======== DATASET CONTENT ========

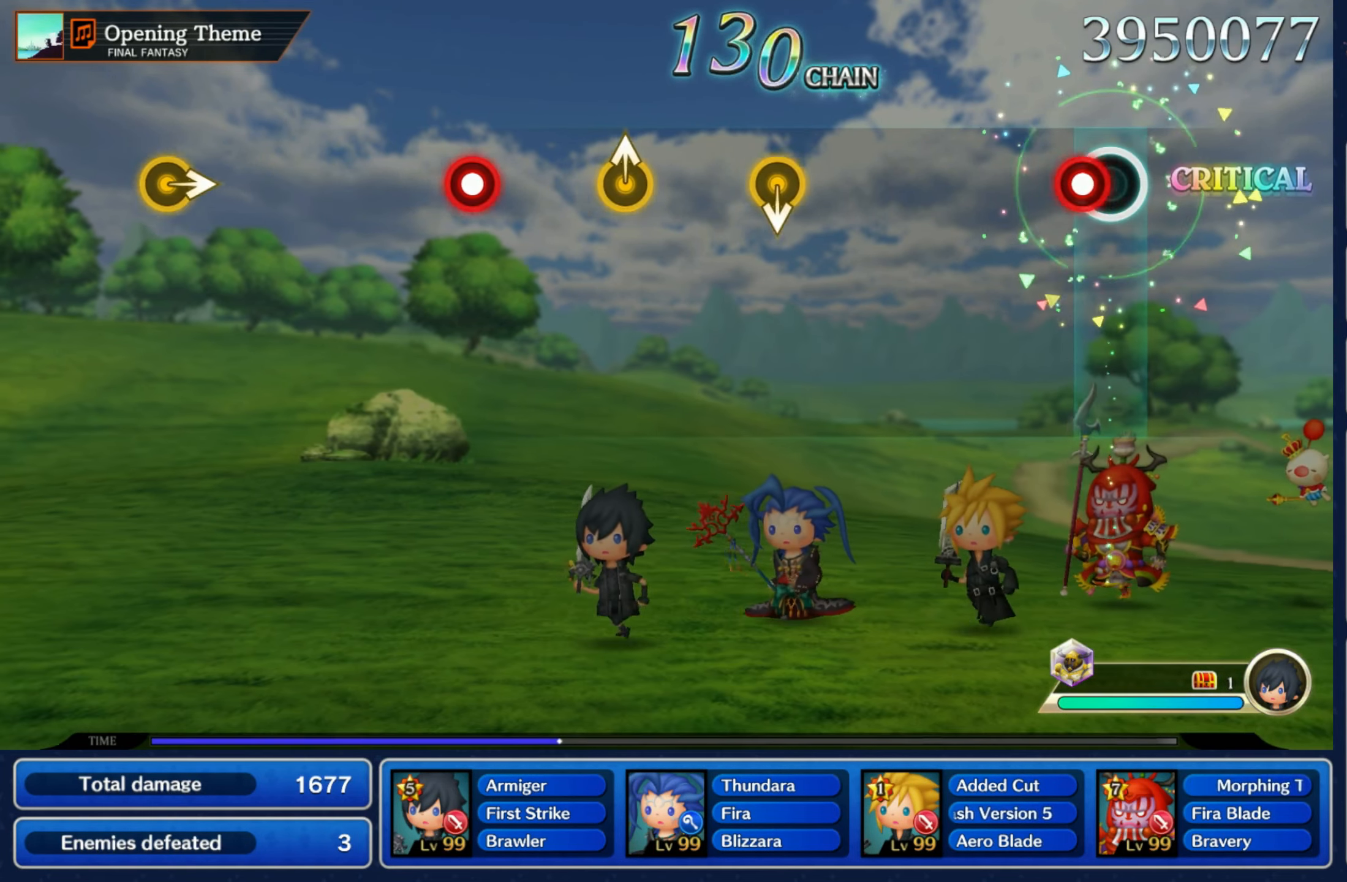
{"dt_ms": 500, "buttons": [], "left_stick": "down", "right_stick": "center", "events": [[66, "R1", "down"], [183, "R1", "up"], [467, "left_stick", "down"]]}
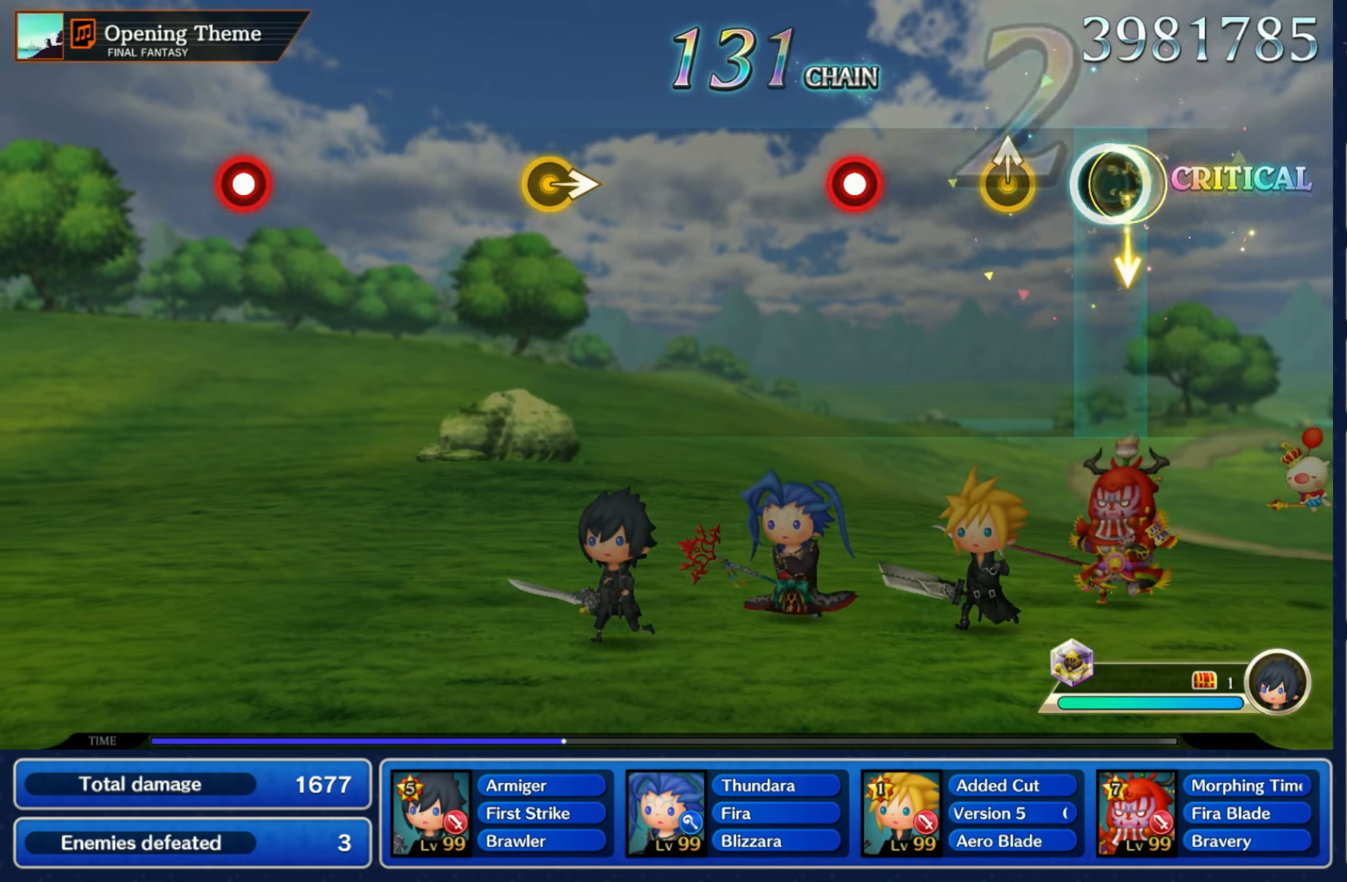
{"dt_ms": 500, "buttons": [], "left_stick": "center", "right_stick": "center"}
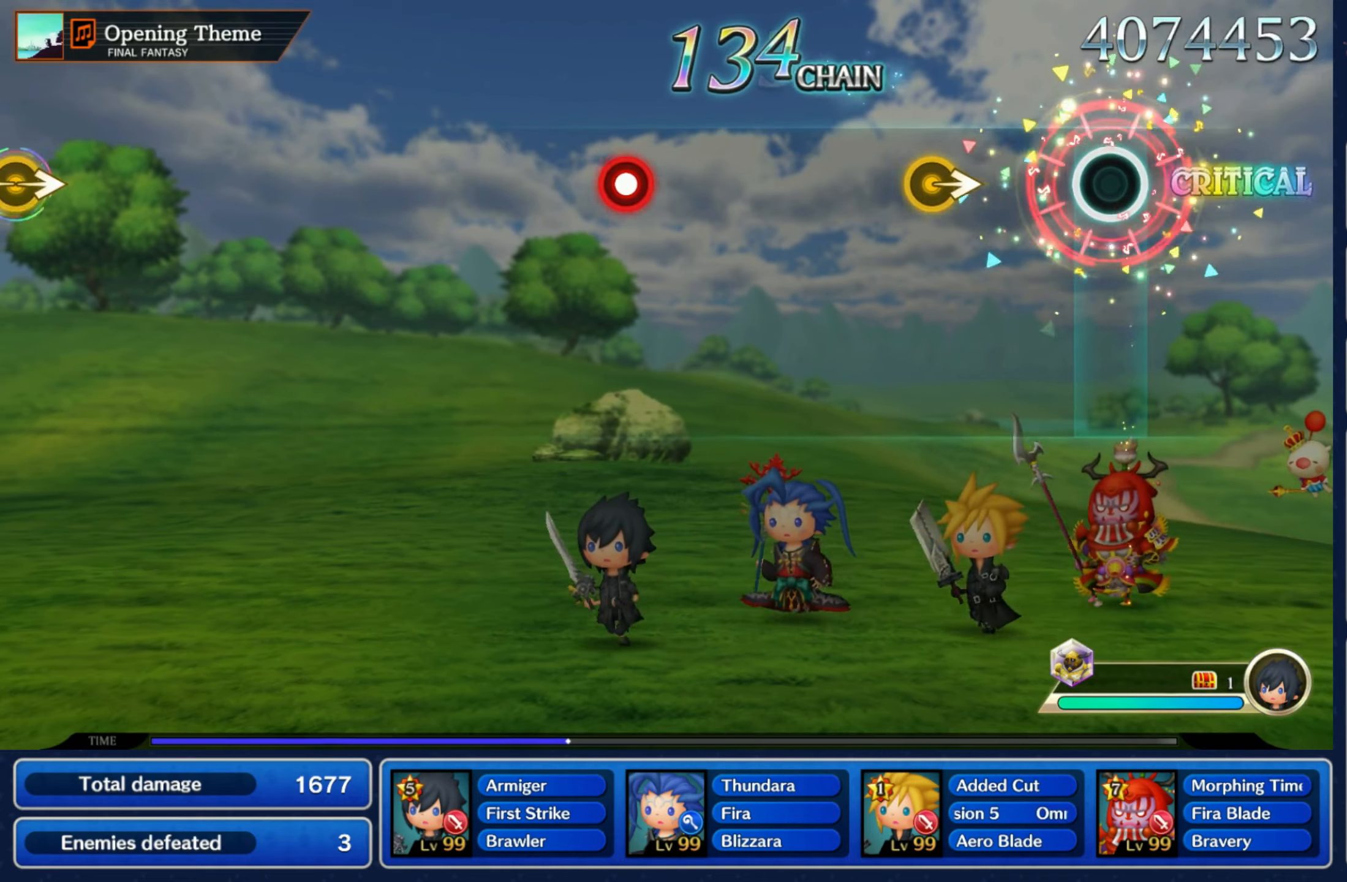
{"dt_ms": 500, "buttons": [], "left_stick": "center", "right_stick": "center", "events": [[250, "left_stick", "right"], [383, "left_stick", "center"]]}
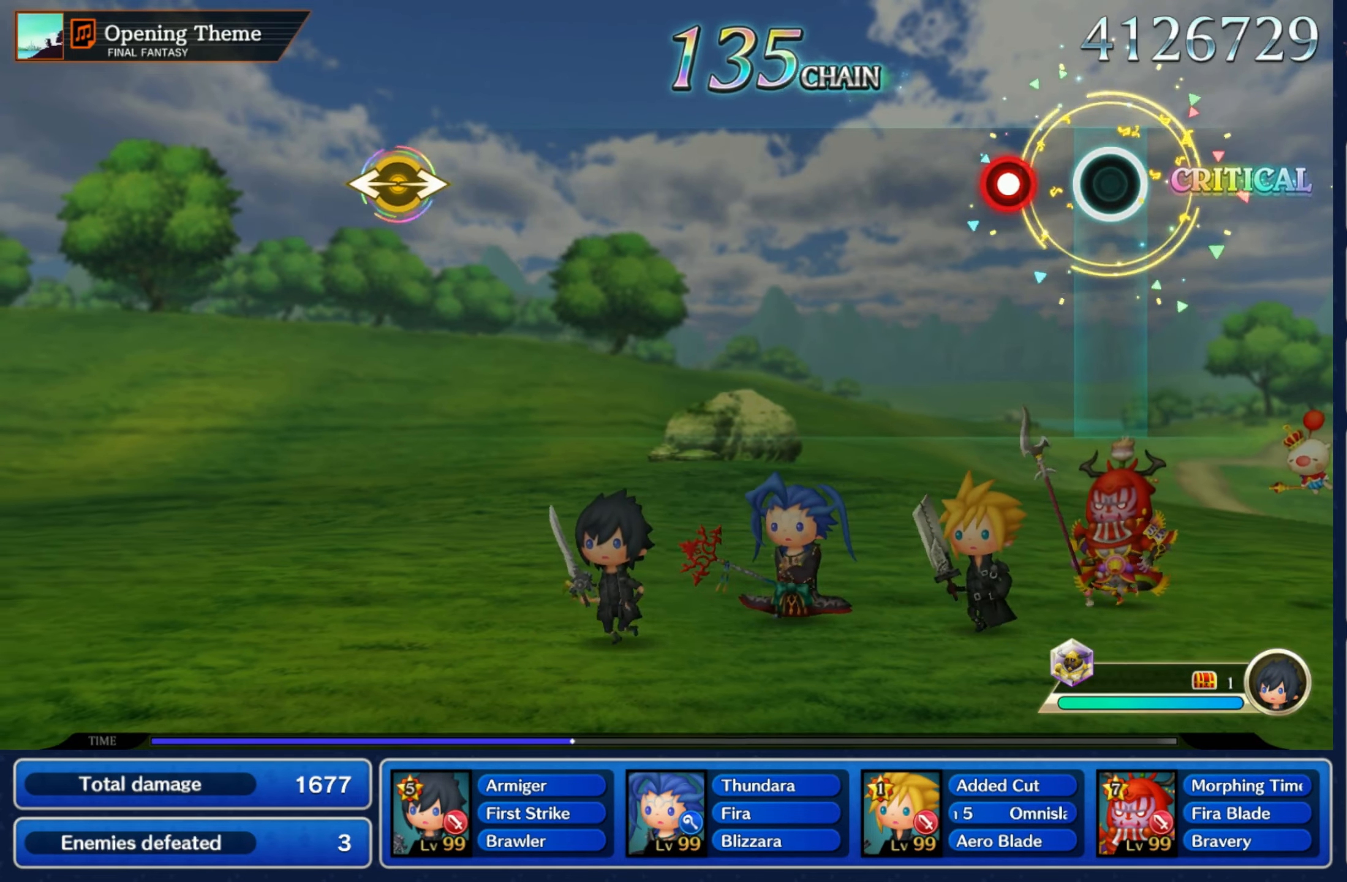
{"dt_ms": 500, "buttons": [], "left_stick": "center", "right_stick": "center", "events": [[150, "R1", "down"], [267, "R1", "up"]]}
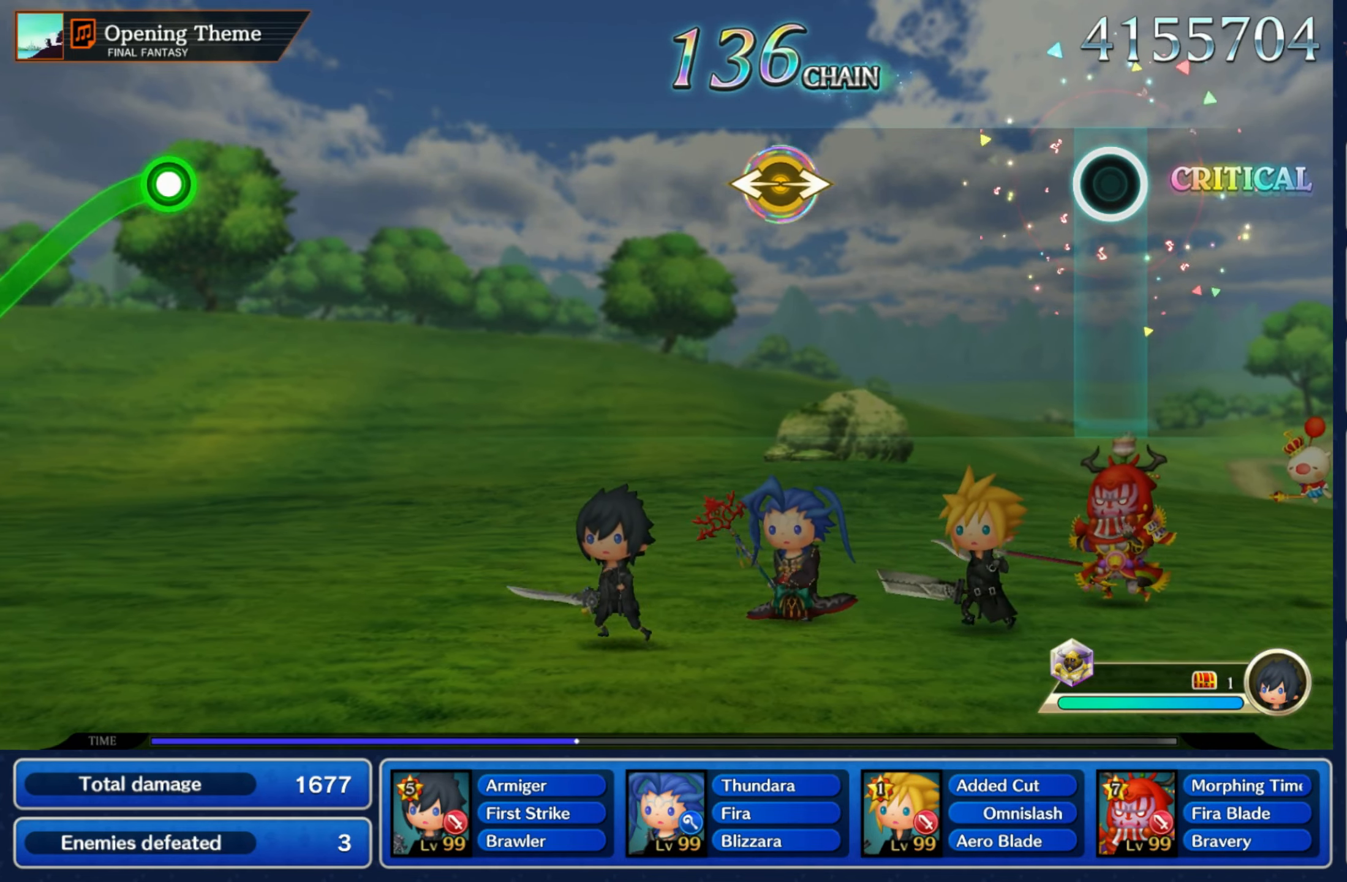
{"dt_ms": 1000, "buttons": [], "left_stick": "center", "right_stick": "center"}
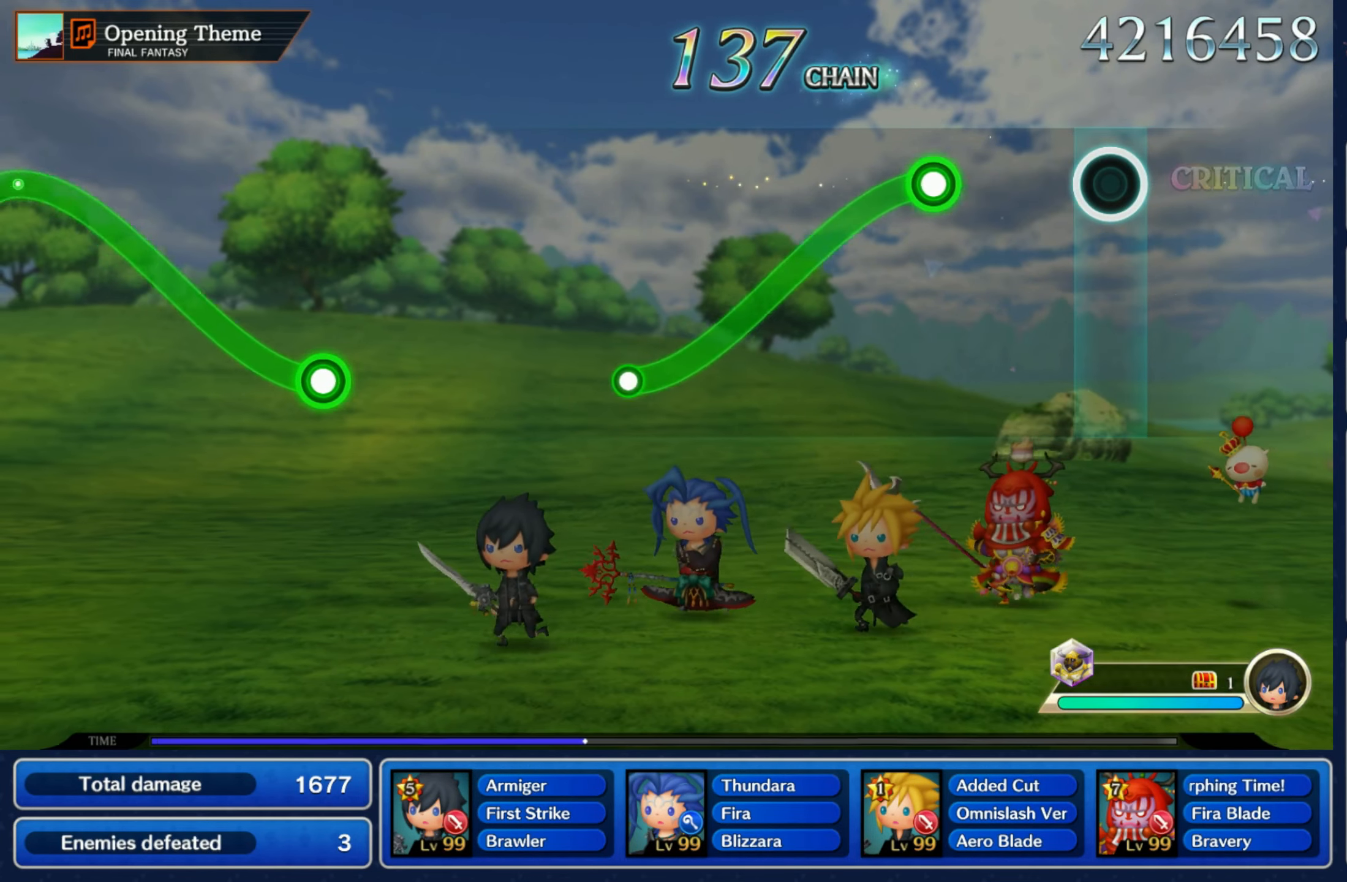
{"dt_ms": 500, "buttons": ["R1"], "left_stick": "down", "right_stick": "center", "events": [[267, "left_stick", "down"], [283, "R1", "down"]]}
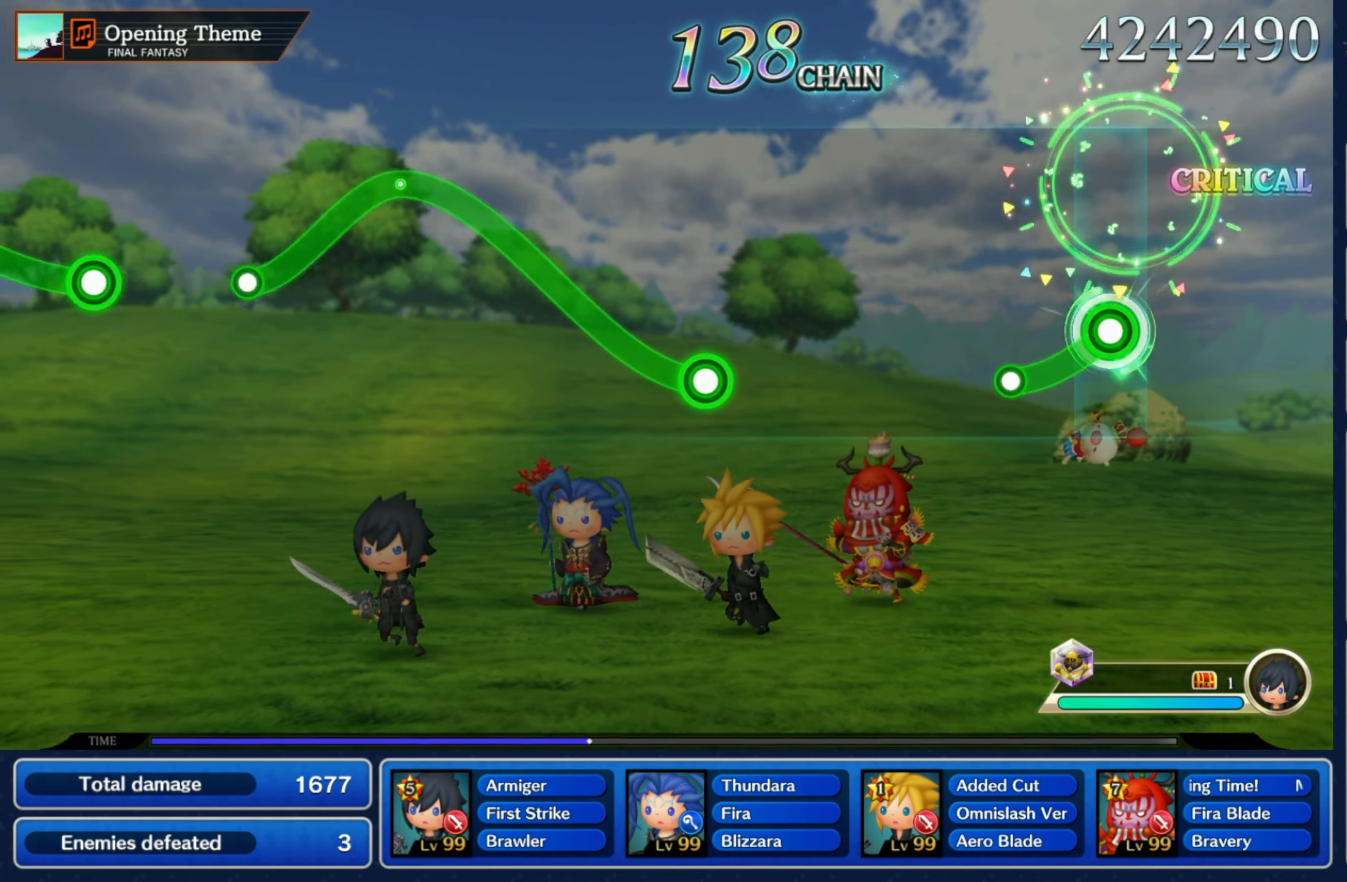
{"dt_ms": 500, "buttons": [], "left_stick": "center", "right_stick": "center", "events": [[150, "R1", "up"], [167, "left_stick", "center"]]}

========

YOUR INSTRUCTIONS.
Copy out all the entries precisely. No images.

ANSWER SPACE.
{"dt_ms": 500, "buttons": [], "left_stick": "down", "right_stick": "center", "events": [[66, "R1", "down"], [183, "R1", "up"], [467, "left_stick", "down"]]}
{"dt_ms": 500, "buttons": [], "left_stick": "center", "right_stick": "center"}
{"dt_ms": 500, "buttons": [], "left_stick": "center", "right_stick": "center", "events": [[250, "left_stick", "right"], [383, "left_stick", "center"]]}
{"dt_ms": 500, "buttons": [], "left_stick": "center", "right_stick": "center", "events": [[150, "R1", "down"], [267, "R1", "up"]]}
{"dt_ms": 1000, "buttons": [], "left_stick": "center", "right_stick": "center"}
{"dt_ms": 500, "buttons": ["R1"], "left_stick": "down", "right_stick": "center", "events": [[267, "left_stick", "down"], [283, "R1", "down"]]}
{"dt_ms": 500, "buttons": [], "left_stick": "center", "right_stick": "center", "events": [[150, "R1", "up"], [167, "left_stick", "center"]]}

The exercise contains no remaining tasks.